日记者 :刚才老舍先生给我们介绍了北京市民生活变化情况,想问一个问题:现在已经有了这些变化,老舍先生有没有打算把现在北京市民的生活写成一个新的小说?要有这么个打算,它的题目、主题是什么?另外,老舍先生的过去小说在日本介绍时说是富于幽默。那么,在那种受压迫的情况下,一般劳动人民对待生活的态度、对自己的未来还是抱着希望的,幽默是不是从这方面来的?老舍先生要是写新的小说,它的主题、重点是什么地方?包括幽默这方面吗?
老舍 :我很想来写新北京的人民的生活,但是,自己的生活不是那样子的丰富了。因为,像刚才我们说的,它现在是新起来的一班人了,这种生活,我了解得不够全面。加上自己的身体不太好,就没有法子,特别是跟青年能够多接近,比如到工厂去长期地住下来。所以我只希望今后身体能够好一些,真正到农民、工人那里,一块住一个时期,一个长时期,能够写出一点新的东西来。
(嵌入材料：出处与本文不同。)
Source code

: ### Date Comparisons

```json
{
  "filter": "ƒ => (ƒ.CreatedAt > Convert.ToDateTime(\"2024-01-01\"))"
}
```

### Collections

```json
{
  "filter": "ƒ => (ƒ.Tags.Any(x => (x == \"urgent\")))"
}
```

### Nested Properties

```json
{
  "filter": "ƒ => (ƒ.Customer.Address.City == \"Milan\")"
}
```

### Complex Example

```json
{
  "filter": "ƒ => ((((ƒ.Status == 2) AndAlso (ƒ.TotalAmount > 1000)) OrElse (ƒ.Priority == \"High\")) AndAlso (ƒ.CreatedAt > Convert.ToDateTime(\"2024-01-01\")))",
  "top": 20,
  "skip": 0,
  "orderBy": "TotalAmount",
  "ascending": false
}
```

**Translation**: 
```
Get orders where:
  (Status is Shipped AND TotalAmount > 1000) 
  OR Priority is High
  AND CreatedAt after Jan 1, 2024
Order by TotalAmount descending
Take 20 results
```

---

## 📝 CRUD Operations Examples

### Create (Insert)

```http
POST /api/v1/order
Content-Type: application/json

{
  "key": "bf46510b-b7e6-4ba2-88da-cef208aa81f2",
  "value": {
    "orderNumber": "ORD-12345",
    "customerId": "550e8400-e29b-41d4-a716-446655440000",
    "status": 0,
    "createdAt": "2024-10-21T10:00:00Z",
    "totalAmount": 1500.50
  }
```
因为自己对新的北京认识得不够了,毕竟得多方面吸收新的人物、新的事物才能有法子创作。因为这是一个很大很大的变化,不是稍微变了一点;稍微变了一点,我们很容易写。这是很大的一个变化,人民的思想、感情都变了,所以没有很长时期的了解,那是写不好的。
关于风格上,以前写的东西有一些幽默的地方,这个嘛,像刚才说的,人民虽然很苦,但还是有对将来抱有希望的一种幽默,在另一方面,它也是一种啼笑皆非的幽默,一种苦笑,不知是哭好哇,还是笑好。假如以后可能写小说的话,我那种幽默就是要从心里发出来的笑声了,而不是啼笑皆非的笑声。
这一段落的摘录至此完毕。